AUDIENCE PARTICIPANT: And second, Professor Lempert, how can we accurately measure things like, “they graduated” or “they got good jobs,” when we know once again that the government, big firms, are going to go out there and recruit minorities because of their own policies and what they consider valid social policy? Thank you.
PROFESSOR KMIEC: Thank you for that question, and we will ask a brief answer from each respondent.
PROFESSOR SANDER: Yes, very briefly, Howard has smaller preferences because they have sort of a large built-in pool. They also have a much larger percentage of blacks, so that also reduces the mismatch effect on its own. So the result is that you get a pretty substantial number of Howard blacks who were the top 20 percent of their class, and those students do extremely well. And you will find that generally the historically black schools, they have higher bar passage rates and better outcomes than one would expect from just looking at their incoming credentials. It suggests that there is something positive going on.
PROFESSOR KMIEC: And Dr. Lempert.
DR. LEMPERT: With respect to that question, do we just see so much affirmative action of in the legal practice world that all these data are meaningless? I think not. At least in the Michigan data, when we looked at it many of our graduates who were on second and third jobs, as white or black–there is huge amounts of changing, as you now know, unlike the earlier world. And I at least find it very hard to believe that when you’re talking about average salaries on the order of $200,000, that firms are intentionally hiring senior people at those salaries, and the Harvard average, like $300,000 a year–just to have a black face in there, I think these people have to be valuable.

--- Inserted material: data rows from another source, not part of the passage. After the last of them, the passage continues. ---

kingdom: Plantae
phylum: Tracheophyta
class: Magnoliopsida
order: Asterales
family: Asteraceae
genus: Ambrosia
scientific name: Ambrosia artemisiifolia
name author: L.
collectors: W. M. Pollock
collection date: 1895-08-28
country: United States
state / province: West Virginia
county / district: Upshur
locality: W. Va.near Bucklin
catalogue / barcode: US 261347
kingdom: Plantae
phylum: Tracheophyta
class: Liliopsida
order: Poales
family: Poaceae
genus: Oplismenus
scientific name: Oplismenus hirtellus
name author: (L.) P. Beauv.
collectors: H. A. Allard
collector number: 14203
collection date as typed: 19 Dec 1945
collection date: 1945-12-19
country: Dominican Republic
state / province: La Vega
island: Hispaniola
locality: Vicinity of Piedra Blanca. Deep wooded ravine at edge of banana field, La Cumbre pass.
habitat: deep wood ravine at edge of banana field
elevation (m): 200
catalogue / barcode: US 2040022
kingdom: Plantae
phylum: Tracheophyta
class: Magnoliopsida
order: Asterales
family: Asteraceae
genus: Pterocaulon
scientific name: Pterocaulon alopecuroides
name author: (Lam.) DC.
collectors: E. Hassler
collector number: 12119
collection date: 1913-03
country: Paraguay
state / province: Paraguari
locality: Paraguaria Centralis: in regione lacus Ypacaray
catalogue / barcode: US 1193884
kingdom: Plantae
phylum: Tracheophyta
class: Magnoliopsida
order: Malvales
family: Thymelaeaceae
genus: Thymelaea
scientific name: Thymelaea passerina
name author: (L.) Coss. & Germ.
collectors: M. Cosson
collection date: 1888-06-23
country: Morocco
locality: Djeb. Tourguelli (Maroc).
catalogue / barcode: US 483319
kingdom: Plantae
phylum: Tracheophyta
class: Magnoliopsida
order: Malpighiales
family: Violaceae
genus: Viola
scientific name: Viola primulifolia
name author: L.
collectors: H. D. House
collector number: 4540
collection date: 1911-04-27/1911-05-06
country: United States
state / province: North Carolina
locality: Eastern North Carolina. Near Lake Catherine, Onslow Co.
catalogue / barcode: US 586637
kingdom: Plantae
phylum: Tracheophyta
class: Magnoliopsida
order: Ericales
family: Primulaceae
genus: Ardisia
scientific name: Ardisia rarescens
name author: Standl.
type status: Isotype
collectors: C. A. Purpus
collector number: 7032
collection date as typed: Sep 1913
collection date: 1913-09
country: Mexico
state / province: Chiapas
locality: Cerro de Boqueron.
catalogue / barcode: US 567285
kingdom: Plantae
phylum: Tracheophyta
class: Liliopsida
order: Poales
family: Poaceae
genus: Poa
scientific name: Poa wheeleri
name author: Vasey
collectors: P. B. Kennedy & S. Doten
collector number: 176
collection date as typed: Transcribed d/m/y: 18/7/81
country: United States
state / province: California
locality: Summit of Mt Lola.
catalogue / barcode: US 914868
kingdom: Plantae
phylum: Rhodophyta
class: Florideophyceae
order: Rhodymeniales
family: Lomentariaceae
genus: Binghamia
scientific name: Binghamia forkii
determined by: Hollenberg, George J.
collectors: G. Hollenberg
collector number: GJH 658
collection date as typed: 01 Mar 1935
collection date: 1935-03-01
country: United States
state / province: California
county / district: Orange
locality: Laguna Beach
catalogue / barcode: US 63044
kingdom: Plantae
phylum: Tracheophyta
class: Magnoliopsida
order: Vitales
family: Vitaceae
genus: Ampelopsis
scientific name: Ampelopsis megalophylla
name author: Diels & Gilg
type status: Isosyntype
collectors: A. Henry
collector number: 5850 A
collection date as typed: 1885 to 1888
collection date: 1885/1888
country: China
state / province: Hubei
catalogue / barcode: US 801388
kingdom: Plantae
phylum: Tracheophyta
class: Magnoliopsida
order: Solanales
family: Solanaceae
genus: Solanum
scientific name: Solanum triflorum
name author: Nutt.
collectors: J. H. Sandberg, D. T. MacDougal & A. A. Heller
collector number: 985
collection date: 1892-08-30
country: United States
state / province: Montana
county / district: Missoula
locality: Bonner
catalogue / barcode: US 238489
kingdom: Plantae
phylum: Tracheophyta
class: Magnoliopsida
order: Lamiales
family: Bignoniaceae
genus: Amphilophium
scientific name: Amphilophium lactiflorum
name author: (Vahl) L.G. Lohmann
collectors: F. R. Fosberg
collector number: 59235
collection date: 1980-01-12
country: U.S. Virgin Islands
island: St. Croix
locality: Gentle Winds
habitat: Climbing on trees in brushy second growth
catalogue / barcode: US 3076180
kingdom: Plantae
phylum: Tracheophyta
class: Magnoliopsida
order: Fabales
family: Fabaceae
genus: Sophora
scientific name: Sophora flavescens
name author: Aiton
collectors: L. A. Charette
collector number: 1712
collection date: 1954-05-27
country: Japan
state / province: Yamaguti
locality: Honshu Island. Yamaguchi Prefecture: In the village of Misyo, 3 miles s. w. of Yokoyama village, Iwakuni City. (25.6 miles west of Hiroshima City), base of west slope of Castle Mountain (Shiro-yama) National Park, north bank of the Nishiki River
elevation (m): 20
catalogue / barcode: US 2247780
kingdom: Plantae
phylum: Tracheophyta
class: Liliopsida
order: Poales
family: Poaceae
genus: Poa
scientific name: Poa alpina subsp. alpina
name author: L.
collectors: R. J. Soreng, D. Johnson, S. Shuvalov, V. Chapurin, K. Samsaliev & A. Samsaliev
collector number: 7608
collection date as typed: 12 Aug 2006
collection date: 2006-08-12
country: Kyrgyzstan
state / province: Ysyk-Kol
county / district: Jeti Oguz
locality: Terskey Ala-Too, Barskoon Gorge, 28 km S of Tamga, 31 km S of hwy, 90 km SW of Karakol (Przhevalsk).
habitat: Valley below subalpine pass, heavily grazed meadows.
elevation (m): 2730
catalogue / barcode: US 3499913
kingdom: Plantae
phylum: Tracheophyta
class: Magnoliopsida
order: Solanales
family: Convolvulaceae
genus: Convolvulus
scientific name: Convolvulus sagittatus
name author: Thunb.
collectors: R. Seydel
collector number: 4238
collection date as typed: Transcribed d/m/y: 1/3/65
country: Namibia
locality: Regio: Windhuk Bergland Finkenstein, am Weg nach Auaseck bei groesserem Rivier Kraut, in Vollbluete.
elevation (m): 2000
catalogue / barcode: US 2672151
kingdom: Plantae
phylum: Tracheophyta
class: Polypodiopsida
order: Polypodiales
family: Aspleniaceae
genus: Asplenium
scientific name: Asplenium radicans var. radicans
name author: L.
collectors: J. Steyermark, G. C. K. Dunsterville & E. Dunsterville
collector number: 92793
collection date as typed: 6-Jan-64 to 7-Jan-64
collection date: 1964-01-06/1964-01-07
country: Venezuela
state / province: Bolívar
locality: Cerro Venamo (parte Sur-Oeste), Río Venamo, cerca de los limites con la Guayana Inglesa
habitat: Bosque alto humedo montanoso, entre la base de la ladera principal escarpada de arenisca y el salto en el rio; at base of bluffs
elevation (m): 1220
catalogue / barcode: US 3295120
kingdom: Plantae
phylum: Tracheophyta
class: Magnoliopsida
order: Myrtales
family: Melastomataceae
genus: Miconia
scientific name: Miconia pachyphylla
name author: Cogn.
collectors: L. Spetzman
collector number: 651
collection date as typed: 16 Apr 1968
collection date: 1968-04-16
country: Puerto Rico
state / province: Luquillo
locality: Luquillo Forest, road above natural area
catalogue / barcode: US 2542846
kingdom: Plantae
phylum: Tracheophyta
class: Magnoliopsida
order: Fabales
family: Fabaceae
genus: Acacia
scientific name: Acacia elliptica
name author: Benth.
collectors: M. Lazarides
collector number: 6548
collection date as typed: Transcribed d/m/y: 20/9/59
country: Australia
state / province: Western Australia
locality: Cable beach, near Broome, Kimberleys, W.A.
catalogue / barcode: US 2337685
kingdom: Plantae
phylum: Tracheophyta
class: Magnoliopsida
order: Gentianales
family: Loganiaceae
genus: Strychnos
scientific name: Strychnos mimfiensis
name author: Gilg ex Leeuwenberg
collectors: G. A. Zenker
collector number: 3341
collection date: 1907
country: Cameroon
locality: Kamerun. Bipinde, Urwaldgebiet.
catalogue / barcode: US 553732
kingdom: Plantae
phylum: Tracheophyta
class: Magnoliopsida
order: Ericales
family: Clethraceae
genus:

When you look at accomplishments, when you look at leadership roles, you find that the minorities–we looked at blacks in regressions, but we were looking at Hispanics and blacks for much of this. You know, they just have very high achievement rates. If you are an alumnus and as a faculty member, you see people come back, you are aware of the high achievement of your black and white students in elite law schools. So I just do not–you know, we have a discussion of exactly this issue because your reaction is a common one. In our article, we try to deal with the reasons why we do not think that has a major impact.
PROFESSOR KMIEC: Dr. Rothman, Dr. Sander, Drs. Lott and Lempert, ladies and gentlemen, thank you for your patience. Have a good one.